__SUPPLIED TEXT__.
Posing in front of a replica of the Apollo 8 capsule in what I came to think of as the Air and Space Museum equivalent for the Deutches Museum.  Lots of pretty airplanes with an emphasis on ones with Norman crosses on them instead of stars and stripes, obviously.  It’s not like a German science and technology museum would have a lack of homemade things to put on display.


A glassblowing demonstration, which is one of several various trades highlighted in the museum.  Curiously placed right next to an exhibit explaining geographical surveying and a replica cave like the ones where they found Stone Age paintings, in case the haphazard nature of trying to cover everything under one roof hasn’t been made clear yet.  I suspect this is a reason I liked it so much- one step in another direction and you had a fresh topic to examine, usually quite unlike the previous one.

image470I could go on as this was obviously a very fun day for me, but I the Deutches Museum tower is where I will leave off.  Because those are  not clocks on the side of the building but rather a giant barometer and hydrometer, respectively.  I am a little jealous of people who get to live right next to the Museum because I don’t think I would ever tire of this (that and, well, they get to visit whenever they want).

All in all I think you can agree that I had a rather successful geek-off.  If you ever come to Munich I highly recommend it, so long as you realize your feet will probably hate you after walking and standing without rest all day.

The Grand Tour Begins


A few centuries ago when it was common knowledge that everything in the world worth seeing was in Europe, there was a tradition that the children of aristocracy in Britain would travel the continent after finishing their education. They would spend a few months at it, going through France to Italy, then over to Greece and even Egypt if wealthy enough, and this rite of passage became known as “The Grand Tour.”  And for whatever reason, this is what I’ve taken to calling my own rite of passage through the continent, except I get to stay in hostels and take second-class train rides.  Progress!

I like Europe. Thanks to being raised by my Hungarian mother I am probably as European as one can be despite never having lived on the continent, which has led to an odd inferiority complex on my part regarding the “right” way to do a lot of things.   I’ve also been to a lot of countries in Europe already- it will be several weeks before I hit a completely new one- but with this odd detail in that my age was in the single digit so what I absorbed was quite selective.  So while in many ways Europe and me are old pals, it was high time to visit now that I’m old enough to know you should look up in the Sistine Chapel, and not at the floor!

Anyway, for my first city Munich ended up getting chosen due to its central location in Europe and my lack of having visited it previously. When I met a German on the road and mentioned Munich was my first stop in Europe, he warned me to watch out because Munich is in Bavaria, which is a bit like the Texas of Germany.

“Why, they shoot people?” was my response, but it turns out this has to do more with Bavaria being independent until fairly recently in the scale of European history, the populace identifies itself as Bavarian first and German second, and still having a conservative attitude about things. I promised him I would keep an eye out.


Here’s the first thing I noticed about Munich though- it is cold here! The temperatures hardly cracked 40F my first day, which I realize isn’t really cold but is downright frigid if you just spent two months wearing shorts.  I got adjusted after the first day but that first one was a bit miserable- my head was just barely warm wearing a knitted hat and two hoods, and my teeth began chattering more than once.  The wind and light drizzle wasn’t seriously helping either.

__REQUIRED TASKS__.
[1] List each line of the rows below that contains the string "region".
[2] Please carry the Munich travel post forward from its last sentence, writing the part that comes next.

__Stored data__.
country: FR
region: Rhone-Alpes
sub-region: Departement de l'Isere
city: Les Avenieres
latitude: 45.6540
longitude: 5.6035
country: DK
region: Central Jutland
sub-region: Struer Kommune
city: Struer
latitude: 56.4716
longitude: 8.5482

---

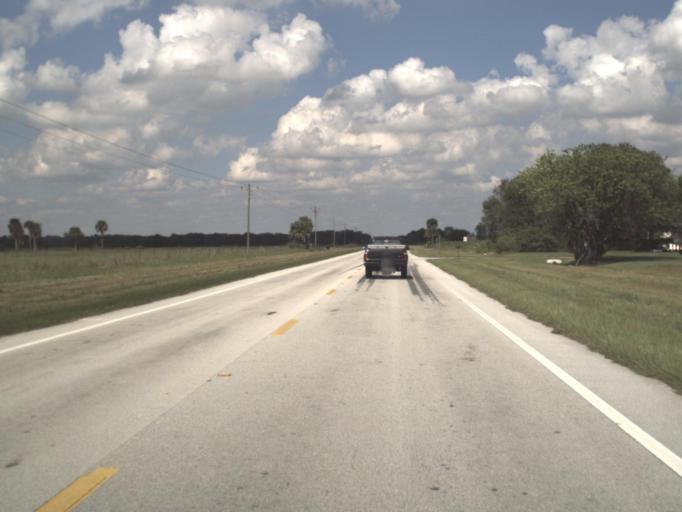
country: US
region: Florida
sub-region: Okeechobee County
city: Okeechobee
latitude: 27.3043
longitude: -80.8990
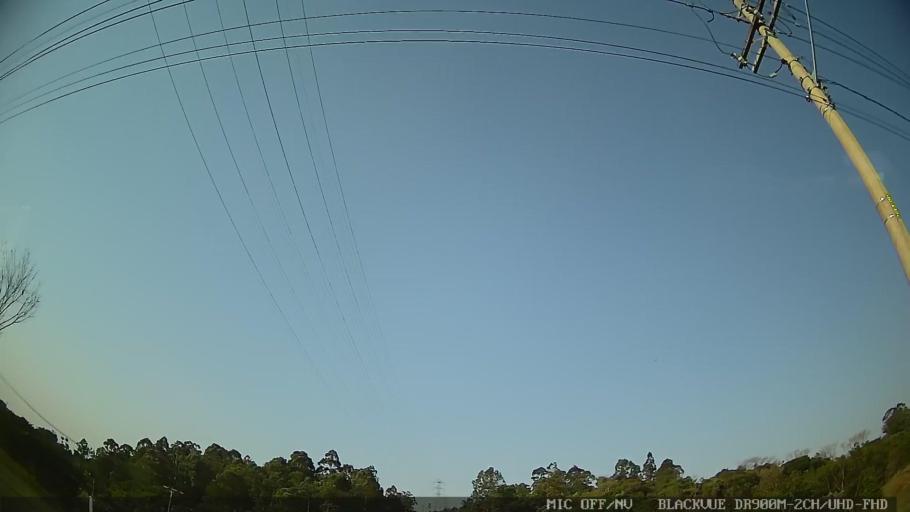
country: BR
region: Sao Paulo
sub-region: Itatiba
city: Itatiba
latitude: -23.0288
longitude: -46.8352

__REPLIES__.
[1]
region: Rhone-Alpes
sub-region: Departement de l'Isere
region: Central Jutland
sub-region: Struer Kommune
region: Florida
sub-region: Okeechobee County
region: Sao Paulo
sub-region: Itatiba

[2]
This building by the way is the National Theatre in Munich.  Apparently one of the best operas in the world is here but there are unfortunately no performances coinciding with my visit.  Hopefully I will find one to watch in another city in Europe!


So what is there to do in Europe on your first day when you’re still uncertain of where things are?  How about a free tour!  Several companies manage them in Europe nowadays where the only fee is to tip the tour guide, and I can recommend it.

This was our guide telling us about the conditions in one of Munich’s oldest beer houses when it first opened (turns out those Bavarian boys were a bit interesting when it came to how to relieve oneself without leaving the table).  As a bonus, see that upper bay window just to the left of the tour guide’s head?  That’s where the Nazi party was formed…


This lovely view is of the Marienplatz, which is the central square in Munich.  The impressive-looking Gothic building is the new town hall, built just over a century ago.  It shouldn’t be  confused with the old town hall, which was a few centuries old until it was destroyed in WWII and was rebuilt in the 1960s, thus making it younger than the new town hall.  Got that?

By the way, I really need to hand it to the populace of Munich for their lovely architecture.  Before the bombs started dropping they had the foresight to go around their city and photograph everything and to cart all the delicate stonework into the countryside, all of which they used to rebuild their city exactly as it was once they had enough money.  The final result is lovely.


This is the reason most people go to Marienplatz- the glockenspiel!  Every day at 11am and once again at noon these little figures do a joust, followed by a little dance to thwart off the plague.  It is, in short, a precursor to any mechanized scene you’ve seen at an amusement park, and there are a bunch of videos on YouTube if you have a burning desire to see it in full.


A shot of Marienplatz during the glockenspiel, filled with more  tourists than I’ve seen here in Munich at any other time.  All I could think of is how crazy it must be in the summer.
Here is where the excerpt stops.